A study which shows that kids are significantly more susceptible to manipulation by machines than adults.
Robots can influence the opinions and decisions of young children, according to a study which shows that kids are significantly more susceptible to manipulation by machines than adults. Researchers from the University of Plymouth in the UK compared how adults and children respond to an identical task when in the presence of both their peers and humanoid robots.
It showed that while adults regularly have their opinions influenced by peers, something also demonstrated in previous studies, they are largely able to resist being persuaded by robots. However, children aged between seven and nine were more likely to give the same responses as the robots, even if they were obviously incorrect.
The study used the Asch paradigm, first developed in the 1950s, which asks people to look at a screen showing four lines and say which two matches in length.
When alone, people almost never make a mistake but when doing the experiment with others, they tend to follow what others are saying.
When children were alone in the room in this research, they scored 87 per cent on the test, but when the robots join in their score drops to 75 per cent. Of the wrong answers, 74 per cent matched those of the robot. The study, published in the journal Science Robotics, provides an interesting insight into how robots could be used positively in society. However, they also say it does raise some concerns about the potential for robots to have a negative influence on vulnerable young children.
"People often follow the opinions of others and we've known for a long time that it is hard to resist taking overviews and opinions of people around us.
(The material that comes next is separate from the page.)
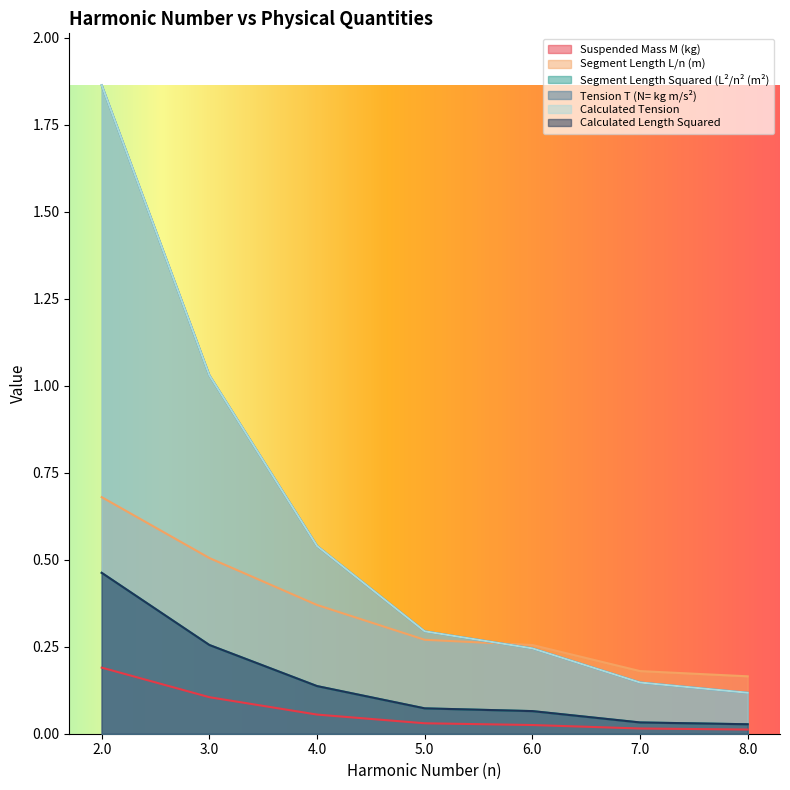

Rank the series at 6.0 from highest to lowest value.

Segment Length L/n (m), Tension T (N= kg m/s²), Calculated Tension, Segment Length Squared (L²/n² (m²), Calculated Length Squared, Suspended Mass M (kg)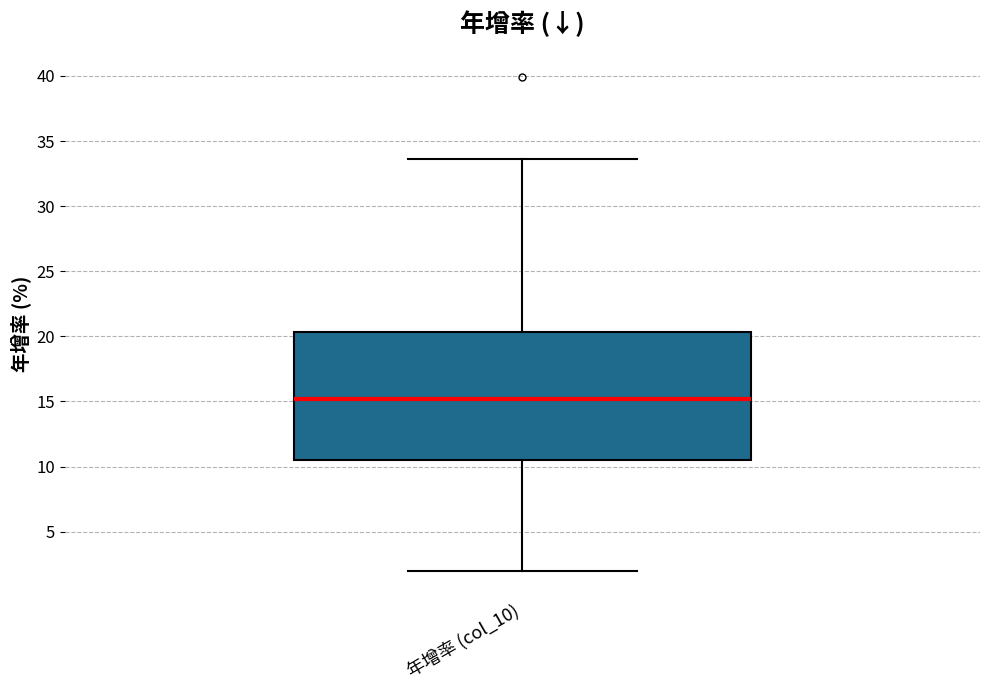

Transcribe this box plot: give where the median line is, the range the box spans, and where the two whiskers end, as read against the y-axis. The values are not printed on the chart, so give them approximately, as read against the axis.

median 15.0, box 10.5 to 20.5, whiskers 2.0 to 33.5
We know this as conformity," said Tony Belpaeme, from the University of Plymouth.
However, as robots will soon be found in the home and the workplace, we were wondering if people would conform to robots.
"A future in which autonomous social robots are used as aids for education professionals or child therapists is not distant," researchers said.
"In these applications, the robot is in a position in which the information provided can significantly affect the individuals they interact with," they said.
"A discussion is required about whether protective measures, such as a regulatory framework, should be in place that minimises the risk to children during social child-robot interaction and what form they might take so as not to adversely affect the promising development of the field," they added.